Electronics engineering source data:
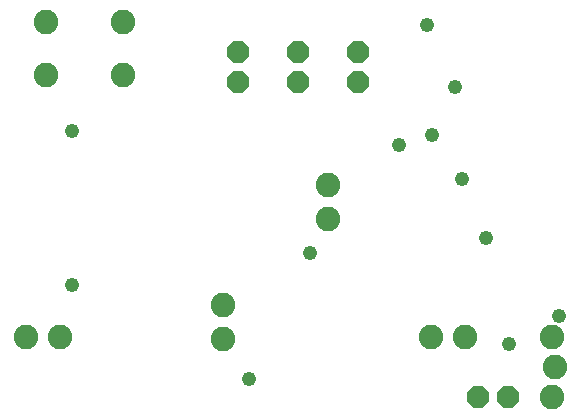
<source format=gbs>
G75*
%MOIN*%
%OFA0B0*%
%FSLAX25Y25*%
%IPPOS*%
%LPD*%
%AMOC8*
5,1,8,0,0,1.08239X$1,22.5*
%
%ADD10C,0.08200*%
%ADD11OC8,0.07400*%
%ADD12C,0.04762*%
%ADD13C,0.04800*%
D10*
X0008365Y0032484D03*
X0019765Y0032484D03*
X0074065Y0031784D03*
X0074065Y0043184D03*
X0109065Y0071784D03*
X0109065Y0083184D03*
X0040487Y0119569D03*
X0040487Y0137369D03*
X0014887Y0137369D03*
X0014887Y0119569D03*
X0143365Y0032484D03*
X0154765Y0032484D03*
X0183565Y0032484D03*
X0184565Y0022484D03*
X0183565Y0012484D03*
D11*
X0169065Y0012484D03*
X0159065Y0012484D03*
X0119065Y0117484D03*
X0119065Y0127484D03*
X0099065Y0127484D03*
X0099065Y0117484D03*
X0079065Y0117484D03*
X0079065Y0127484D03*
D12*
X0023750Y0100909D03*
X0023750Y0049728D03*
X0082805Y0018232D03*
X0161545Y0065476D03*
X0153671Y0085161D03*
X0141860Y0136343D03*
X0169419Y0030043D03*
D13*
X0186115Y0039334D03*
X0103065Y0060234D03*
X0132765Y0096534D03*
X0143765Y0099834D03*
X0151465Y0115784D03*
M02*

</source>
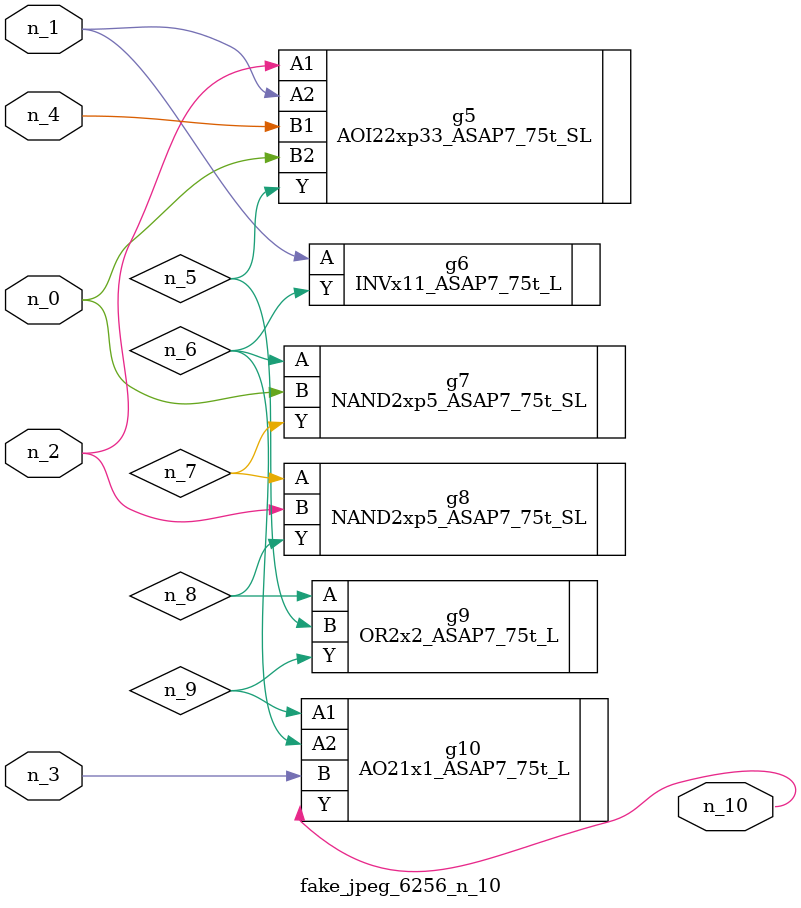
<source format=v>
module fake_jpeg_6256_n_10 (n_3, n_2, n_1, n_0, n_4, n_10);

input n_3;
input n_2;
input n_1;
input n_0;
input n_4;

output n_10;

wire n_8;
wire n_9;
wire n_6;
wire n_5;
wire n_7;

AOI22xp33_ASAP7_75t_SL g5 ( 
.A1(n_2),
.A2(n_1),
.B1(n_4),
.B2(n_0),
.Y(n_5)
);

INVx11_ASAP7_75t_L g6 ( 
.A(n_1),
.Y(n_6)
);

NAND2xp5_ASAP7_75t_SL g7 ( 
.A(n_6),
.B(n_0),
.Y(n_7)
);

NAND2xp5_ASAP7_75t_SL g8 ( 
.A(n_7),
.B(n_2),
.Y(n_8)
);

OR2x2_ASAP7_75t_L g9 ( 
.A(n_8),
.B(n_5),
.Y(n_9)
);

AO21x1_ASAP7_75t_L g10 ( 
.A1(n_9),
.A2(n_6),
.B(n_3),
.Y(n_10)
);


endmodule
</source>
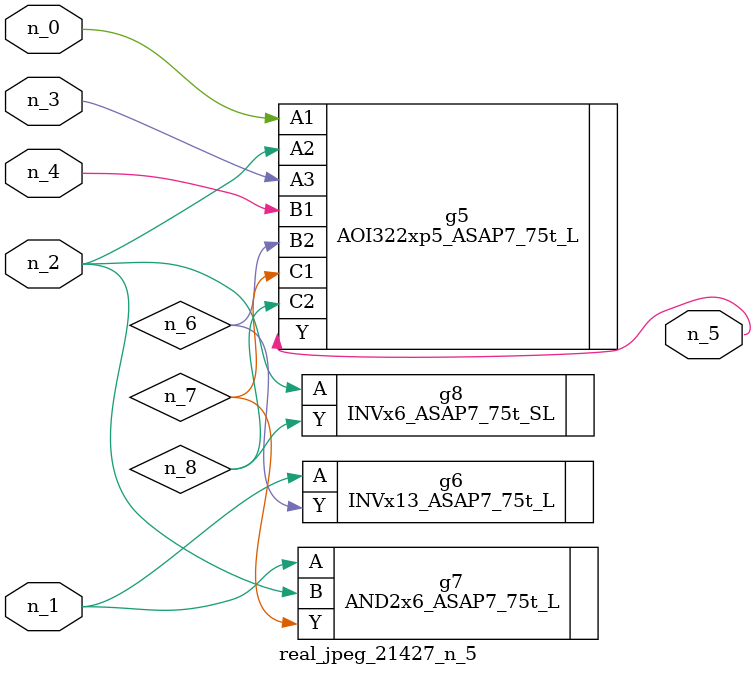
<source format=v>
module real_jpeg_21427_n_5 (n_4, n_0, n_1, n_2, n_3, n_5);

input n_4;
input n_0;
input n_1;
input n_2;
input n_3;

output n_5;

wire n_8;
wire n_6;
wire n_7;

AOI322xp5_ASAP7_75t_L g5 ( 
.A1(n_0),
.A2(n_2),
.A3(n_3),
.B1(n_4),
.B2(n_6),
.C1(n_7),
.C2(n_8),
.Y(n_5)
);

INVx13_ASAP7_75t_L g6 ( 
.A(n_1),
.Y(n_6)
);

AND2x6_ASAP7_75t_L g7 ( 
.A(n_1),
.B(n_2),
.Y(n_7)
);

INVx6_ASAP7_75t_SL g8 ( 
.A(n_2),
.Y(n_8)
);


endmodule
</source>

TASK OBJECTIVE: The records above are to be restated word for word, with every picture left out.

EXPECTED ANSWER:
<source format=gbs>
G75*
%MOIN*%
%OFA0B0*%
%FSLAX25Y25*%
%IPPOS*%
%LPD*%
%AMOC8*
5,1,8,0,0,1.08239X$1,22.5*
%
%ADD10C,0.08200*%
%ADD11OC8,0.07400*%
%ADD12C,0.04762*%
%ADD13C,0.04800*%
D10*
X0008365Y0032484D03*
X0019765Y0032484D03*
X0074065Y0031784D03*
X0074065Y0043184D03*
X0109065Y0071784D03*
X0109065Y0083184D03*
X0040487Y0119569D03*
X0040487Y0137369D03*
X0014887Y0137369D03*
X0014887Y0119569D03*
X0143365Y0032484D03*
X0154765Y0032484D03*
X0183565Y0032484D03*
X0184565Y0022484D03*
X0183565Y0012484D03*
D11*
X0169065Y0012484D03*
X0159065Y0012484D03*
X0119065Y0117484D03*
X0119065Y0127484D03*
X0099065Y0127484D03*
X0099065Y0117484D03*
X0079065Y0117484D03*
X0079065Y0127484D03*
D12*
X0023750Y0100909D03*
X0023750Y0049728D03*
X0082805Y0018232D03*
X0161545Y0065476D03*
X0153671Y0085161D03*
X0141860Y0136343D03*
X0169419Y0030043D03*
D13*
X0186115Y0039334D03*
X0103065Y0060234D03*
X0132765Y0096534D03*
X0143765Y0099834D03*
X0151465Y0115784D03*
M02*

</source>
<source format=v>
module fake_jpeg_6256_n_10 (n_3, n_2, n_1, n_0, n_4, n_10);

input n_3;
input n_2;
input n_1;
input n_0;
input n_4;

output n_10;

wire n_8;
wire n_9;
wire n_6;
wire n_5;
wire n_7;

AOI22xp33_ASAP7_75t_SL g5 ( 
.A1(n_2),
.A2(n_1),
.B1(n_4),
.B2(n_0),
.Y(n_5)
);

INVx11_ASAP7_75t_L g6 ( 
.A(n_1),
.Y(n_6)
);

NAND2xp5_ASAP7_75t_SL g7 ( 
.A(n_6),
.B(n_0),
.Y(n_7)
);

NAND2xp5_ASAP7_75t_SL g8 ( 
.A(n_7),
.B(n_2),
.Y(n_8)
);

OR2x2_ASAP7_75t_L g9 ( 
.A(n_8),
.B(n_5),
.Y(n_9)
);

AO21x1_ASAP7_75t_L g10 ( 
.A1(n_9),
.A2(n_6),
.B(n_3),
.Y(n_10)
);


endmodule
</source>
<source format=v>
module real_jpeg_21427_n_5 (n_4, n_0, n_1, n_2, n_3, n_5);

input n_4;
input n_0;
input n_1;
input n_2;
input n_3;

output n_5;

wire n_8;
wire n_6;
wire n_7;

AOI322xp5_ASAP7_75t_L g5 ( 
.A1(n_0),
.A2(n_2),
.A3(n_3),
.B1(n_4),
.B2(n_6),
.C1(n_7),
.C2(n_8),
.Y(n_5)
);

INVx13_ASAP7_75t_L g6 ( 
.A(n_1),
.Y(n_6)
);

AND2x6_ASAP7_75t_L g7 ( 
.A(n_1),
.B(n_2),
.Y(n_7)
);

INVx6_ASAP7_75t_SL g8 ( 
.A(n_2),
.Y(n_8)
);


endmodule
</source>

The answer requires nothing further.